In augustus ontving de Nederlandse Vereniging voor Veganisme melding dat de Overijsselse slagerij Piggy’s Palace de lichamen van in stukken gehakte varkens verkocht als “vegetarisch gehakt”. Volgens de slager mocht hij dit verkopen als “vegetarisch gehakt”, omdat de varkens enkel plantaardig voedsel eten. De Nederlandse Vereniging voor Veganisme vindt het misleidend wanneer een product, dat gemaakt is van het lichaam van een dier, verkocht wordt als “vegetarisch” en diende een klacht in bij zowel de Stichting Reclame Code als de Nederlandse Voedings- en Waren Autoriteit. Ook enkele consumenten hebben klachten ingediend. Beide instanties hebben hen in het gelijk gesteld.
Emile Dingemans, voorzitter van de Nederlandse Vereniging voor Veganisme is blij met de uitspraak. “Het is een unieke uitspraak. Het is de eerste uitspraak waarbij het standpunt van het ministerie met betrekking tot vegetarische producten juridisch is getoetst. De termen “vegetarisch” en “veganistisch” zijn niet omschreven in de wet. Het is dus een belangrijke overwinning dat nu twee belangrijke instanties duidelijk maken dat producten die aangeduid worden met de term “vegetarisch”, geen onderdelen van het lichaam van een dier mogen bevatten. Dit verbetert de bescherming van vegetarische producten.”
Reclame Code Commissie: ‘dit is misleidend’
Na onderzoek heeft de Reclame Code Commissie de Nederlandse Vereniging voor Veganisme in het gelijk gesteld en geoordeeld dat het verkopen van ‘dierlijk vlees’ als “vegetarisch” of “veganistisch” inderdaad misleidend is. De Reclame Code Commissie stelt dat door de toevoeging “vegetarisch” het voor de consument duidelijk is dat in het product geen ‘vlees’ verwerkt is. De slager verweerde dat foto’s van varkens die iets groens eten, en dat het gebruik van de term “vegavarkens” voor verduidelijking zorgde, maar volgens de commissie doet dit niets af aan het feit dat een product met een misleidende naam wordt gepromoot.

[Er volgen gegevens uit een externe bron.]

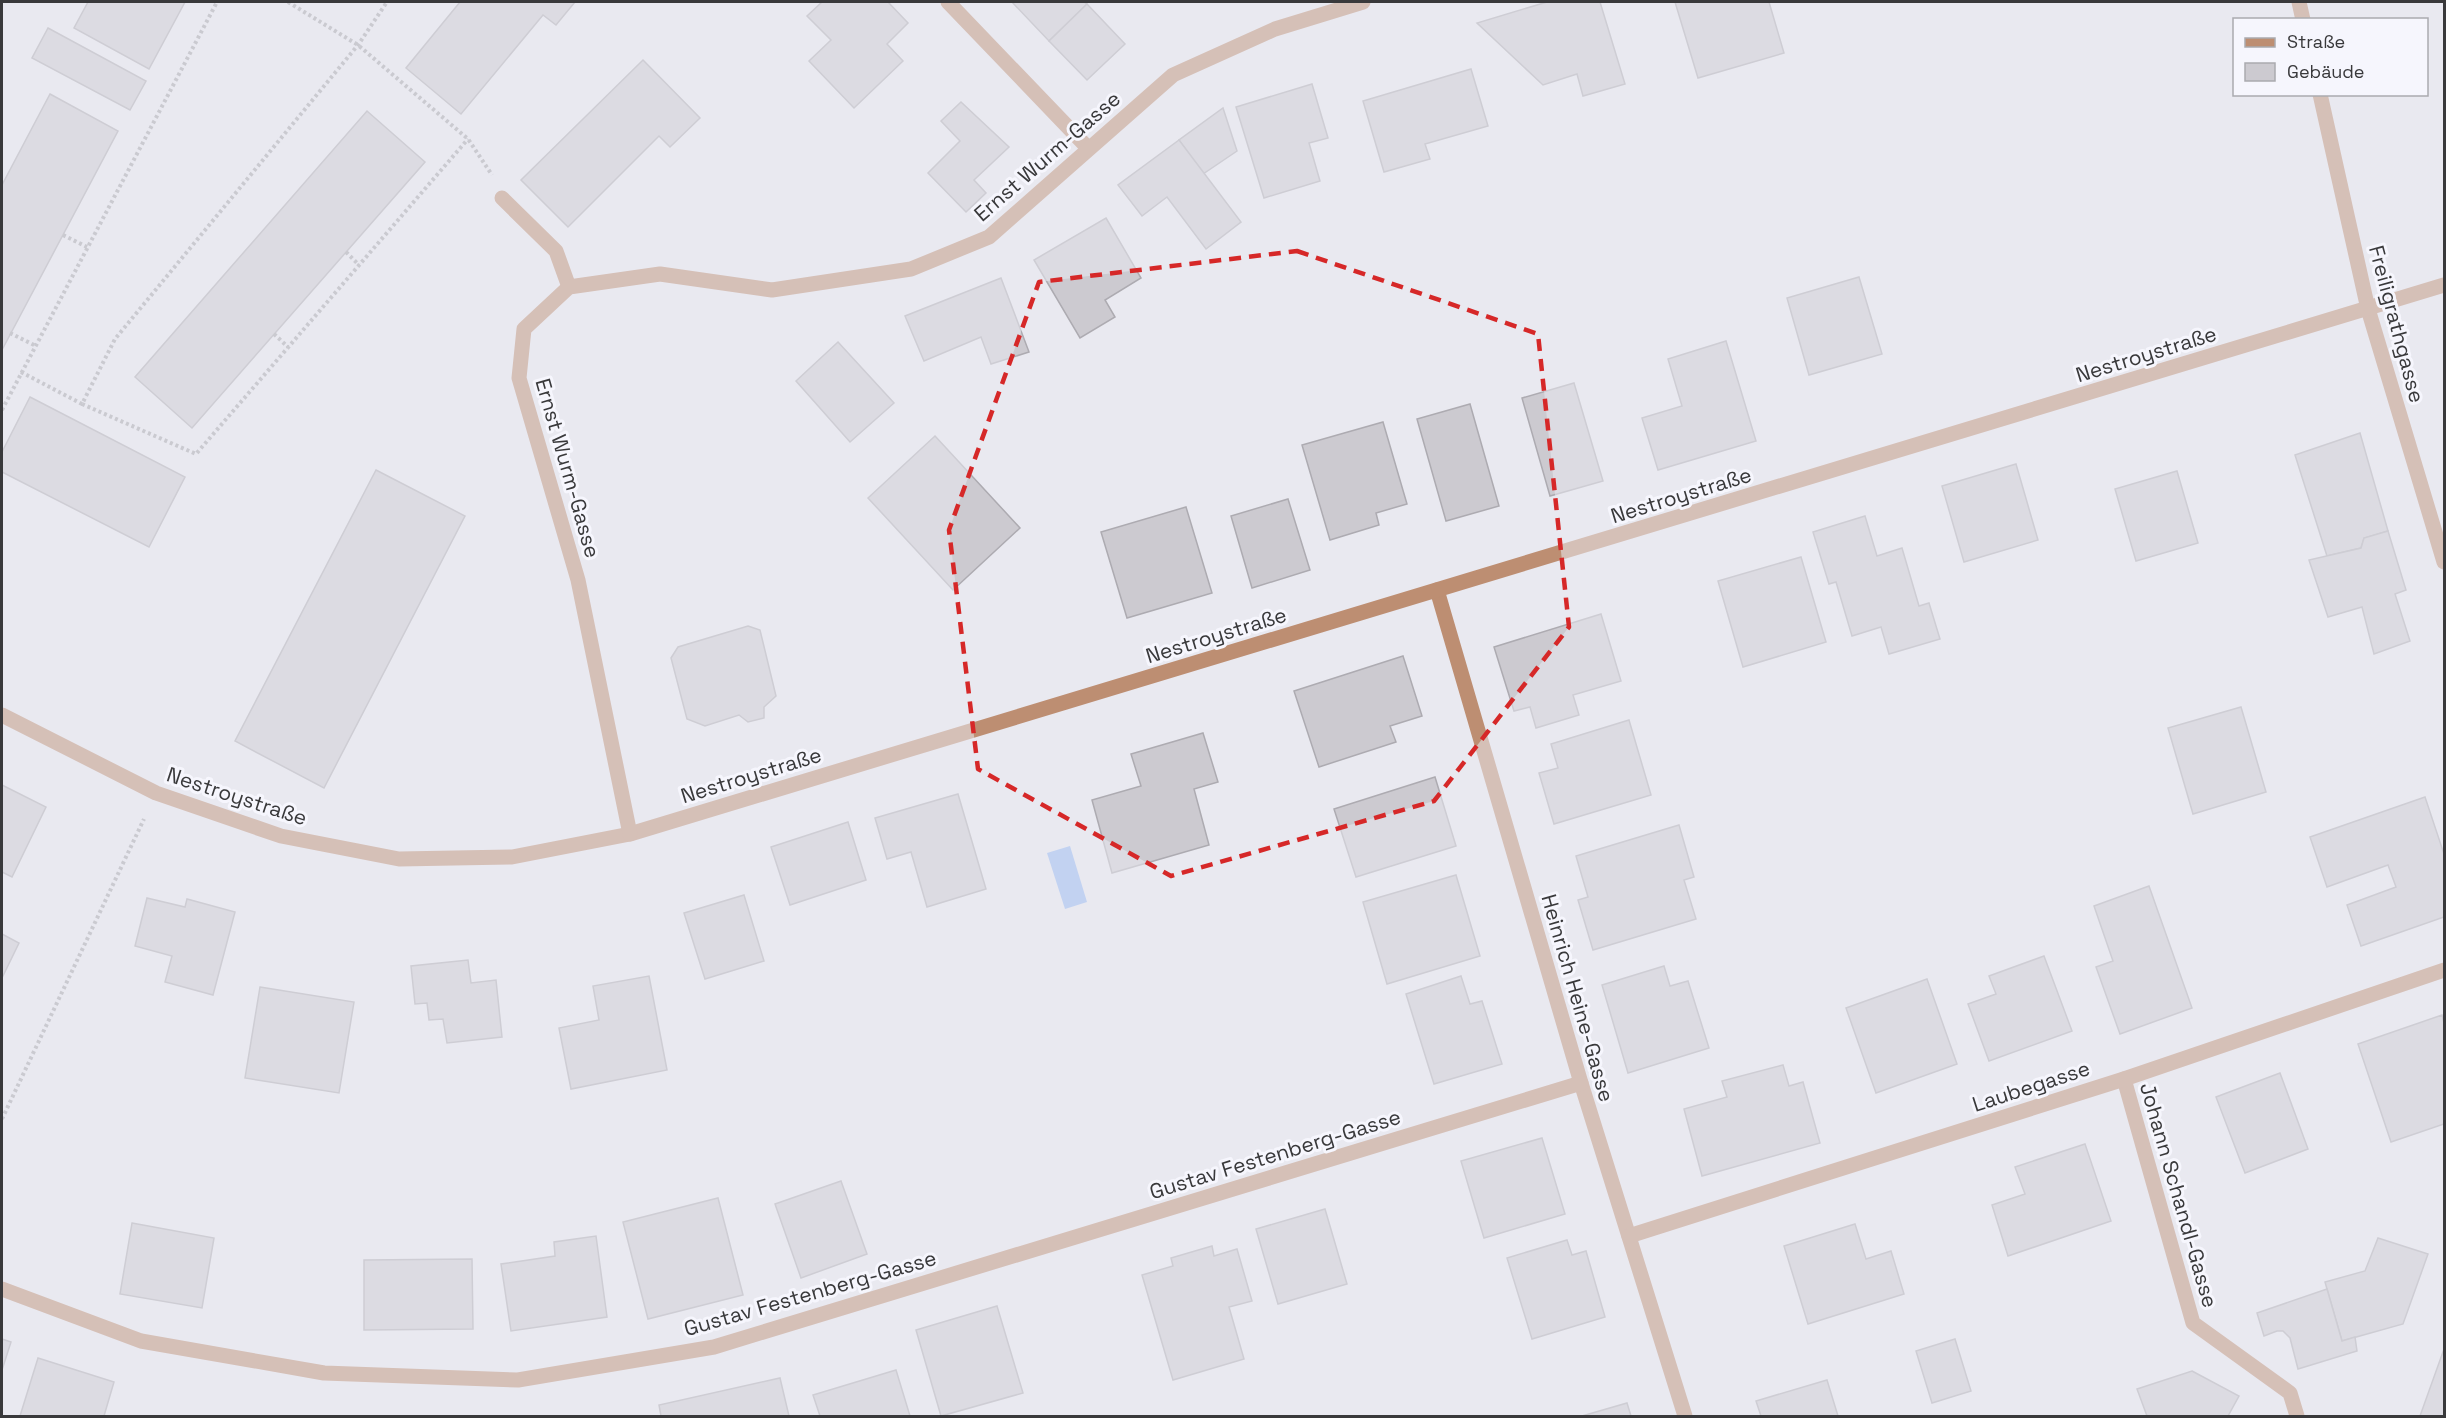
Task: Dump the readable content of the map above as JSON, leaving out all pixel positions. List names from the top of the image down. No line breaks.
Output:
{"streets":{"street":["Ernst Wurm-Gasse","Freiligrathgasse","Nestroystraße","Heinrich Heine-Gasse","Laubegasse","Gustav Festenberg-Gasse","Johann Schandl-Gasse"]},"crossings":[["Ernst Wurm-Gasse","Nestroystraße"],["Freiligrathgasse","Nestroystraße"],["Nestroystraße","Heinrich Heine-Gasse"],["Heinrich Heine-Gasse","Laubegasse"],["Heinrich Heine-Gasse","Gustav Festenberg-Gasse"],["Laubegasse","Johann Schandl-Gasse"]],"legend":["Straße","Gebäude"]}
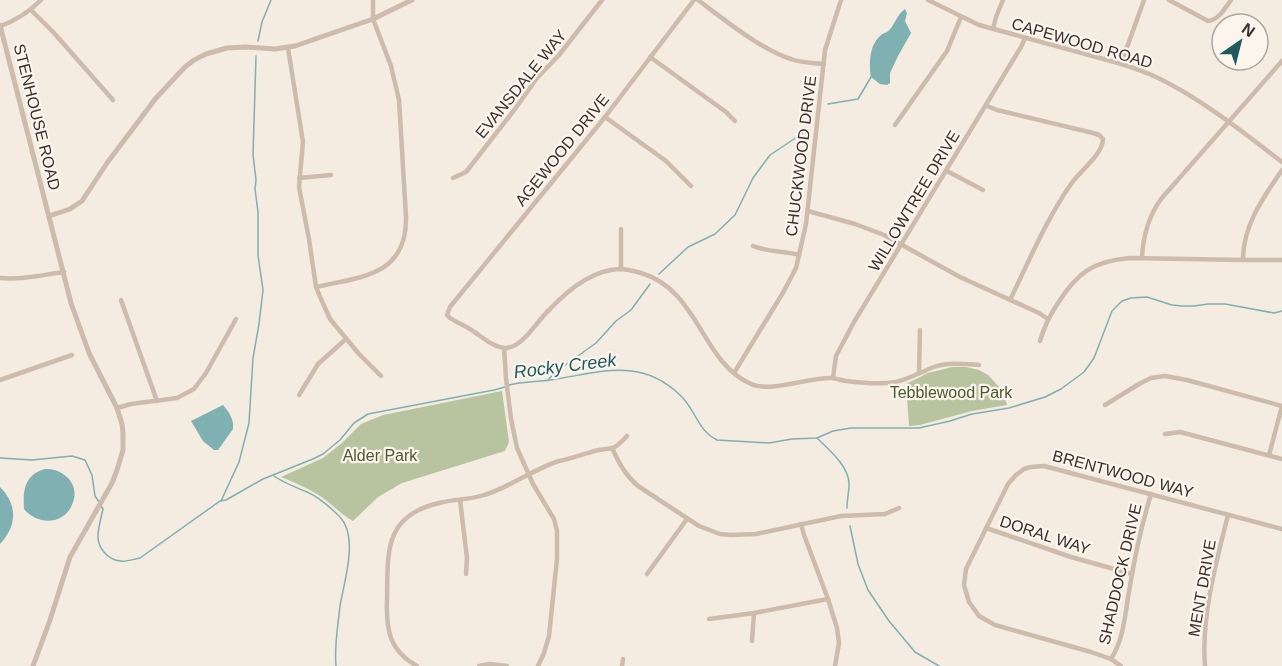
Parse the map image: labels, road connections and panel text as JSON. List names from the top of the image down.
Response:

De Commissie acht de gemiddelde consument ermee bekent dat er vleesopvolgers worden verkocht die worden aangeduid als bijvoorbeeld “vegetarisch gehakt” of “vegetarische kipstukjes”. Terecht heeft adverteerder opgemerkt dat het niet bij wet is verboden. Door de toevoeging vegetarisch is het voor de gemiddelde consument duidelijk dat in deze producten geen vlees is verwerkt. Gelet hierop zal diezelfde consument door de aanduiding vegetarisch gehakt in de uiting verwachten dat het gehakt vegetarisch, dus zonder vlees zal zijn. Vast staat dat het in de uiting als vegetarisch aangeprezen gehakt uit varkensvlees bestaat. Door het gehakt toch vegetarisch te noemen, wordt de consument op het verkeerde been gezet.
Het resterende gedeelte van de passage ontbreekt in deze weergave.